> Work item
Look for the line containing "AGIO PHARMACEUTICALS" in the records below. Then output it and all the lines that follow, exactly and without any others.

> Data
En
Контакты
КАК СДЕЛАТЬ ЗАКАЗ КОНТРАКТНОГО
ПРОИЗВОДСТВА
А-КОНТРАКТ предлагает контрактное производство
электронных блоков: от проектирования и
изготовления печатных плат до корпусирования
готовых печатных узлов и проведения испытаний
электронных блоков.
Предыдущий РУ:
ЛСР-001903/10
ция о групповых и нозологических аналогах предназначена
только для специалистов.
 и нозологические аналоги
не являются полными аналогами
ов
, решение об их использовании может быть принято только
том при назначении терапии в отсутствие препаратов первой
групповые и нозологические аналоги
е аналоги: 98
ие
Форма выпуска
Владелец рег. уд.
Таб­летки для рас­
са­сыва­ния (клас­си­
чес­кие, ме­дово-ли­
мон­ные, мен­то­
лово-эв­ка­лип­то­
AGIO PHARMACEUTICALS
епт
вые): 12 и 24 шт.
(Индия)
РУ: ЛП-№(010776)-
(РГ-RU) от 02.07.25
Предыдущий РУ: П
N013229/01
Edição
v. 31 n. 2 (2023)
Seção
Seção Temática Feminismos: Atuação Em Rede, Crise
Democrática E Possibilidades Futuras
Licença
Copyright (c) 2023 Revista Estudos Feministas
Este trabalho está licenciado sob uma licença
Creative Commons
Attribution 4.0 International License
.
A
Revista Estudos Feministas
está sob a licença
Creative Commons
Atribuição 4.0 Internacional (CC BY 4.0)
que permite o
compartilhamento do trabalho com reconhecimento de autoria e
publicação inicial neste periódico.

> Exercise response
AGIO PHARMACEUTICALS
епт
вые): 12 и 24 шт.
(Индия)
РУ: ЛП-№(010776)-
(РГ-RU) от 02.07.25
Предыдущий РУ: П
N013229/01
Edição
v. 31 n. 2 (2023)
Seção
Seção Temática Feminismos: Atuação Em Rede, Crise
Democrática E Possibilidades Futuras
Licença
Copyright (c) 2023 Revista Estudos Feministas
Este trabalho está licenciado sob uma licença
Creative Commons
Attribution 4.0 International License
.
A
Revista Estudos Feministas
está sob a licença
Creative Commons
Atribuição 4.0 Internacional (CC BY 4.0)
que permite o
compartilhamento do trabalho com reconhecimento de autoria e
publicação inicial neste periódico.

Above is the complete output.